From Winamop.com

Mayhem. By Zack Wilson.



Tim was nicknamed ‘Mayhem’ because he used the word a lot. If he was moving house he’d come in the pub and say it was ‘mayhem’, if the toilet was crowded it was ‘mayhem’ and if his smoke alarm went off at 3am and it wouldn’t stop so he had to permanently dismantle it, it was ‘mayhem’. He lived above a newsagents for a bit until his Status Quo CDs pissed Rafeeq, the owner, off so much that he evicted him and some rockabillies moved in instead.

He was fond of drinking snakebite, that electric mix of cider and lager normally drunk by the dangerous, especially on a Sunday after he’d been orienteering. When he drank it his face went cardiac maroon apart from a white, half inch wide line just beneath his hairline. His hair was lank and black, especially after orienteering because he would never bother to clean himself up. He never ate properly either, so his breath stank.

One Sunday afternoon we had an argument about politics. I’d been feeling bad because I’d badly mistreated Ellen, my girlfriend, the night before. I told Mayhem to fuck off and left the pub. It was November and dark and rainy. I didn’t go straight home, but had a Beck’s in a strange pub on Ecclesall Road and then made my way to the 24 hour Spar by Hunter’s Bar roundabout.

I was enjoying the cold air and the fresh wet in it as I tried to decide which frozen meal I’d enjoy after my evening spliff.
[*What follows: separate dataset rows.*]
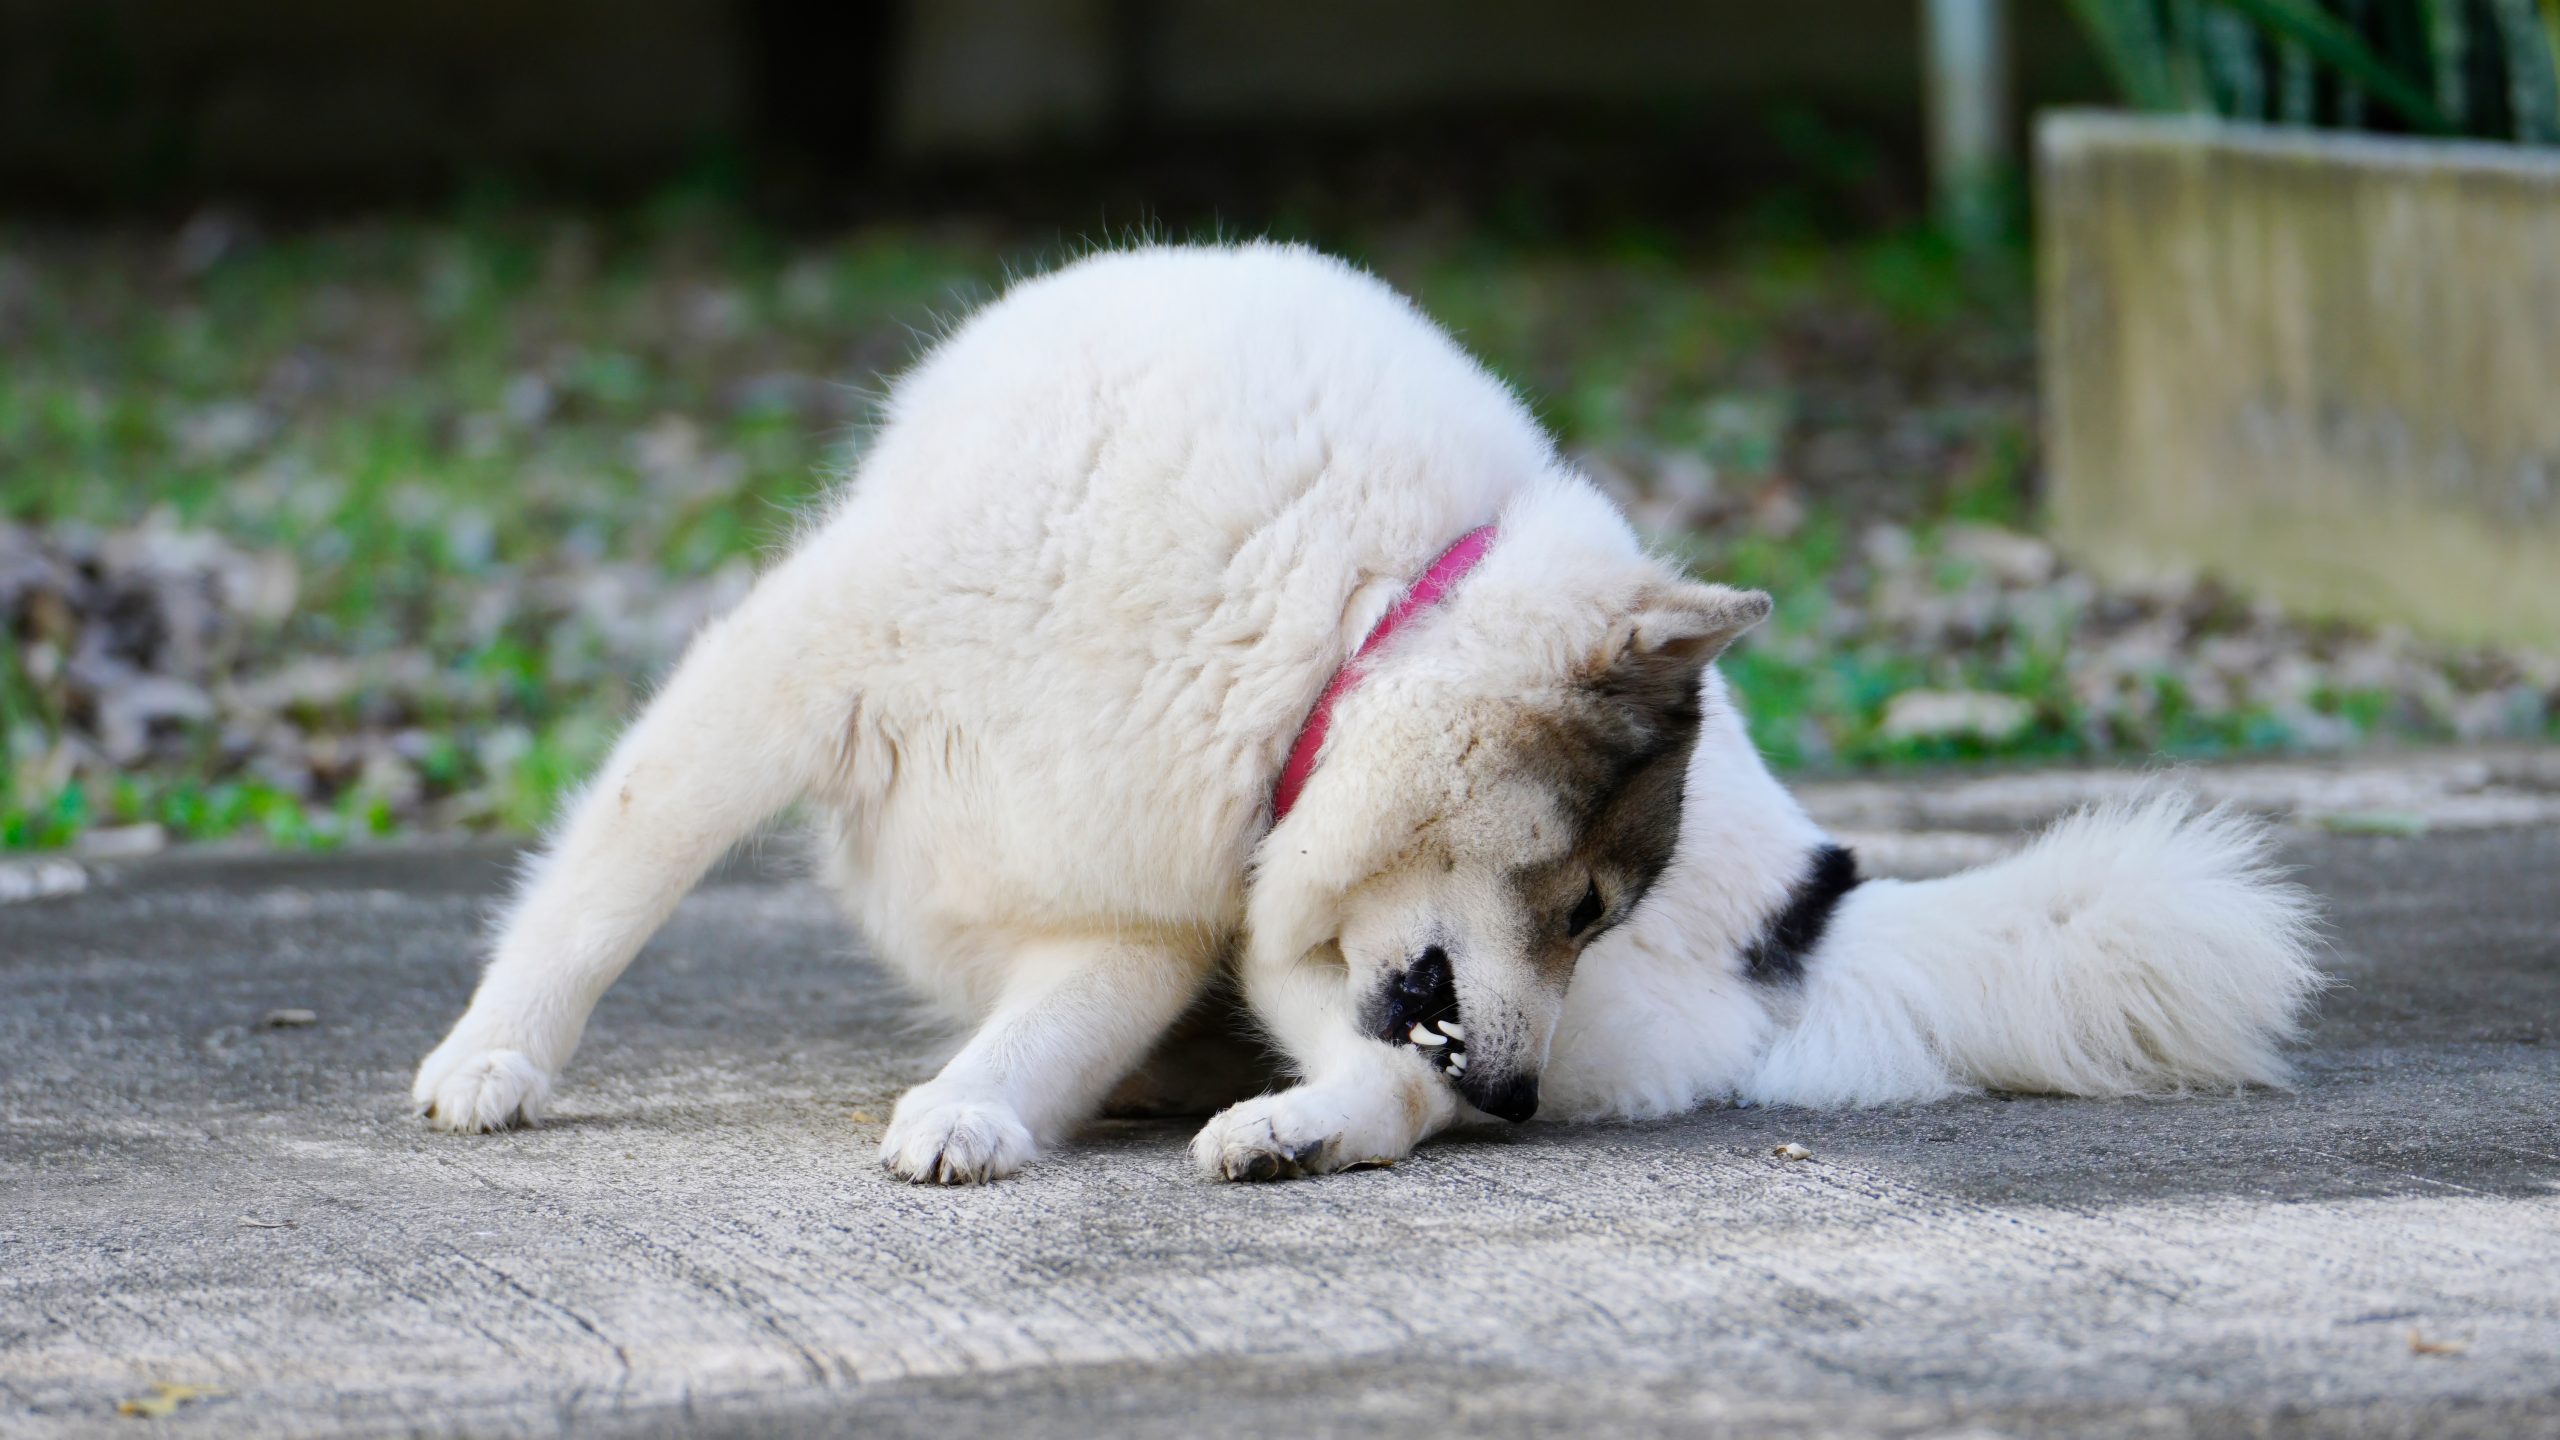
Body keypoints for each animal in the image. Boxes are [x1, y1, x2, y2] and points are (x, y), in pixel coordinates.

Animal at [414, 243, 2324, 1178]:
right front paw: (498, 1055)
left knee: (1392, 1100)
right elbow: (606, 888)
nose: (1527, 1105)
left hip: (1312, 956)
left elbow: (1043, 1034)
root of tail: (1819, 900)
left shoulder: (1150, 922)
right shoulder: (796, 679)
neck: (1322, 622)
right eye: (1578, 902)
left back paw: (1282, 1132)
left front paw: (978, 1111)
The lights from the Spar made the pavement glisten, and there was a ramp with a banister for disabled people adjoining the steps that led into the shop. I was about to walk up the steps when I saw Mayhem coming towards me from the opposite direction. I turned quickly into the doorway of a closed fancy dress shop. I would wait until he’d passed or done his shopping.
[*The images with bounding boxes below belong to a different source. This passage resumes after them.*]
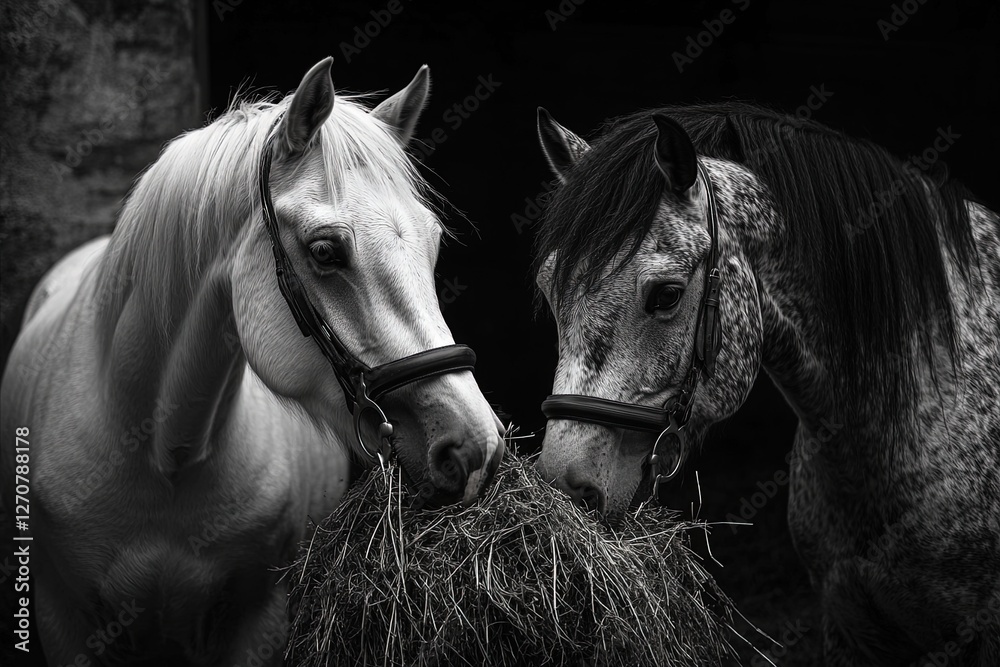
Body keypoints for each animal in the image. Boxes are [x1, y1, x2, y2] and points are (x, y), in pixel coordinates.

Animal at [0, 57, 506, 666]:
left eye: (431, 244)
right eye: (325, 251)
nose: (475, 446)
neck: (165, 452)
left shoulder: (260, 619)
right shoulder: (63, 620)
He walked past the ramp. A homeless guy in a Nike baseball cap and Nirvana hoody sat on the brick edge of where the ramp was highest, by the door. He was polite and quiet in his requests of strangers. I watched Mayhem walk past him and over the wind heard him say, “Get a job you lazy cunt,” to the homeless fella, who immediately stood up and swung at him.
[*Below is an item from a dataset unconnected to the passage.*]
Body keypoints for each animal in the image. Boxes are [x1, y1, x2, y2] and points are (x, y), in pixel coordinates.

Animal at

Slight and drunk, Mayhem ducked and slipped. The punch hadn’t connected, and Homeless stooped over Mayhem, shouting. Using the banister of the ramp to struggle to his feet, Mayhem half rose then rolled under the bottom rung of the banister onto the ramp. Homeless swivelled, and ran up the steps to the door of the shop before pursuing Mayhem down the ramp and the street into the darkness. I laughed, and decided to celebrate with another pint and no dinner.

I next saw Mayhem in the pub on the following Wednesday, in the evening, he was in for some European match on Sky. He was standing blocking my view when he asked me if I’d have a look at the CV he’d just prepared for an agency. He had a black eye and was holding his arm at a strange angle.

His long, weak fingers pulled it, with real difficulty, from his jeans pocket. Folded in 4, it was handwritten in blue biro on squared paper, like you get in maths exercise books. Damp had smudged his name at the top, and it finished halfway down the page. Mayhem was 39. There were no jobs listed until 1987 and he didn’t have any hobbies or interests. The A4 sized sheet was coming apart in the middle where holes where staples had been were widening.

I gave it him back and said it was fine. I couldn’t improve that.